§ **INPUT DATA**
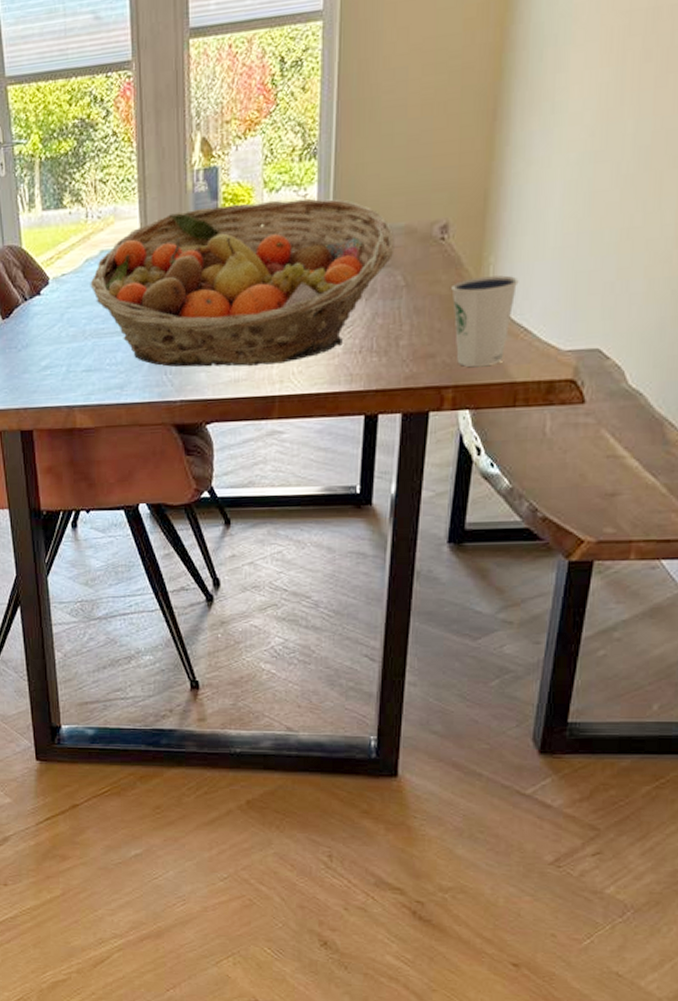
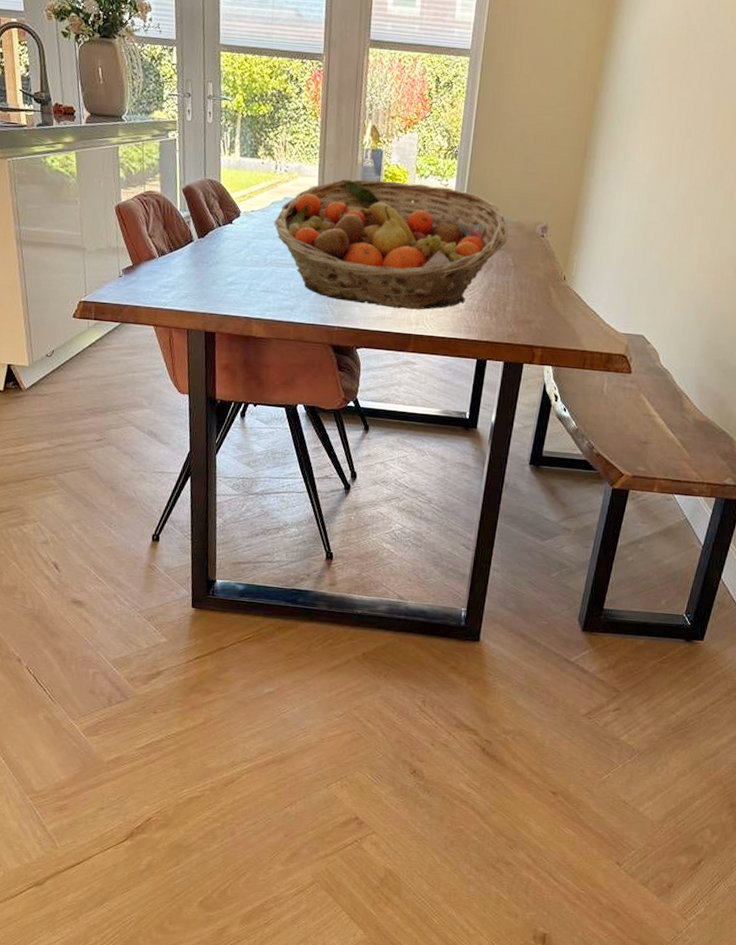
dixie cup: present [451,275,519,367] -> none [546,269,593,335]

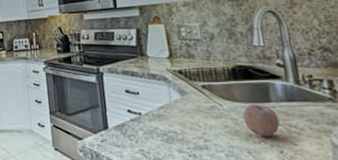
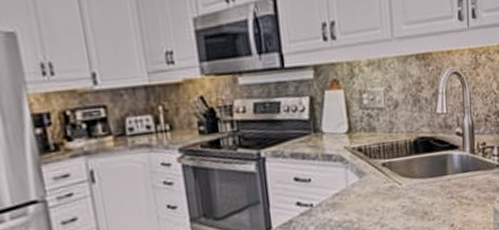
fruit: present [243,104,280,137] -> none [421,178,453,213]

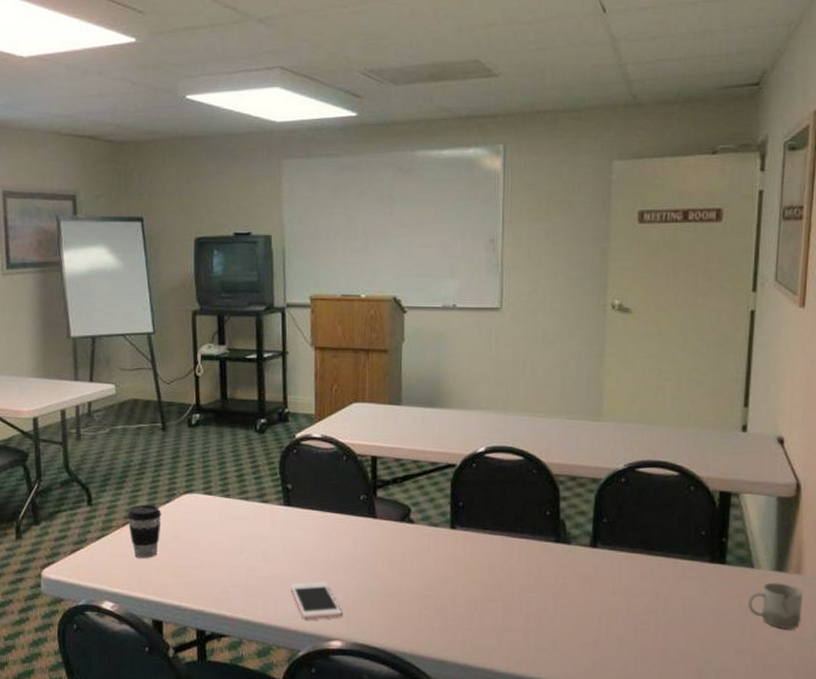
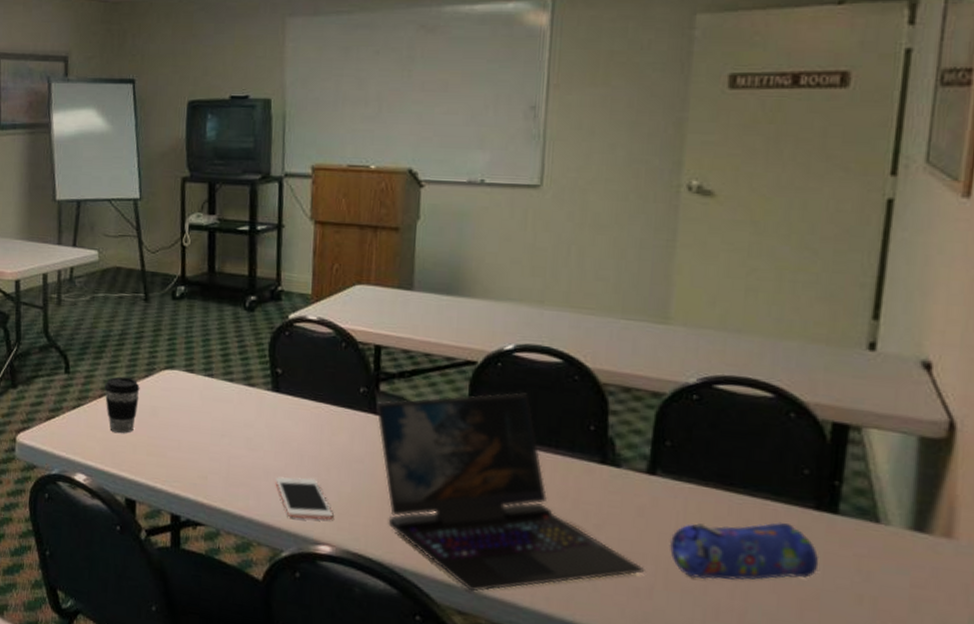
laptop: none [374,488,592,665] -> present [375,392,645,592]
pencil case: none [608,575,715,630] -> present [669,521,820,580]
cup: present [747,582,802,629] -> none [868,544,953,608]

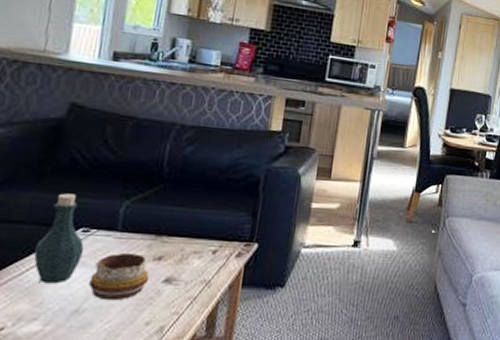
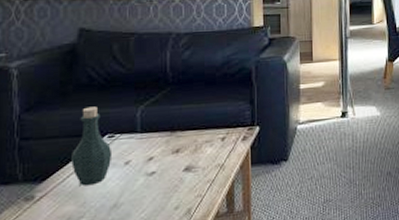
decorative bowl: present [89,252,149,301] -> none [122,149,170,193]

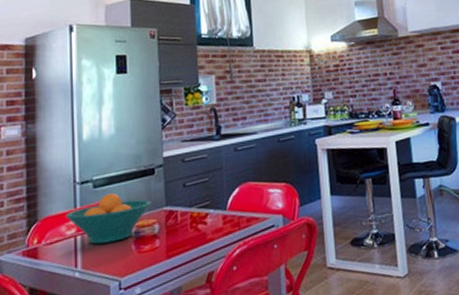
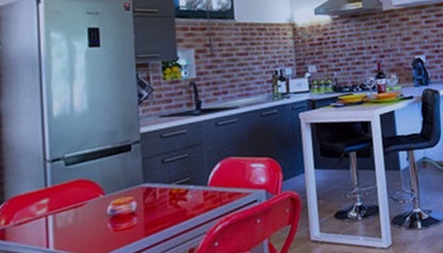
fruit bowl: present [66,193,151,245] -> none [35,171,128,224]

§ **EXERCISE REQUIREMENTS**
Your output must match the records word for word, apart from the images, which are left out.

§ **RESPONSE**
dixie cup: present [451,275,519,367] -> none [546,269,593,335]

fruit: present [243,104,280,137] -> none [421,178,453,213]

laptop: none [374,488,592,665] -> present [375,392,645,592]
pencil case: none [608,575,715,630] -> present [669,521,820,580]
cup: present [747,582,802,629] -> none [868,544,953,608]

decorative bowl: present [89,252,149,301] -> none [122,149,170,193]

fruit bowl: present [66,193,151,245] -> none [35,171,128,224]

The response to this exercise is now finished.